8:3For I considre thy heauens, euen the worke of thy fingers: the moone & the starres which thou hast made.
8:4Oh what is man, that thou art so myndfull of hym? either the sonne of man that thou visitest hym?
8:5After thou haddest for a season made him lower then the aungels, thou crounedest him with honour and glory.
8:6Thou haste set him aboue the workes of thy handes: and thou hast put all thynges in subiection vnder his fete.
8:7All shepe and oxen, yea, and the beastes of the felde.
8:8The foules of the ayre, the fish of the sea, and whatsoeuer walketh thorow the wayes of the sea.

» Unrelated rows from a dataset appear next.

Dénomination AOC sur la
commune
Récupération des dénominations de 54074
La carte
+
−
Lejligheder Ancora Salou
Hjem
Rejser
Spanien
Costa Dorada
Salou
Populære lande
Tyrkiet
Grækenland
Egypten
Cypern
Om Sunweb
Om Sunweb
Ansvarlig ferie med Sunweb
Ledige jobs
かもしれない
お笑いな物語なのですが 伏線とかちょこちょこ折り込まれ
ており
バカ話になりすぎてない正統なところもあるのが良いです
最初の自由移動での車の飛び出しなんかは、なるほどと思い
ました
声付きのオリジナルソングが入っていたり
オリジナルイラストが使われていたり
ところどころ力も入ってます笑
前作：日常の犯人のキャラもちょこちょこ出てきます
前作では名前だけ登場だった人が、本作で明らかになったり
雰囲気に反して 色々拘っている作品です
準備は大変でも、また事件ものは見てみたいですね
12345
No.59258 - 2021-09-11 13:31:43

8:9O Lorde our gouernoure, how wonderfull is thy name in all the worlde?
Matthew's Bible 1537

Matthew's Bible 1537

The Matthew Bible, also known as Matthew's Version, was first published in 1537 by John Rogers, under the pseudonym "Thomas Matthew". It combined the New Testament of William Tyndale, and as much of the Old Testament as he had been able to translate before being captured and put to death, with the translations of Myles Coverdale as to the balance of the Old Testament and the Apocrypha, except the Apocryphal Prayer of Manasses. It is thus a vital link in the main sequence of English Bible translations.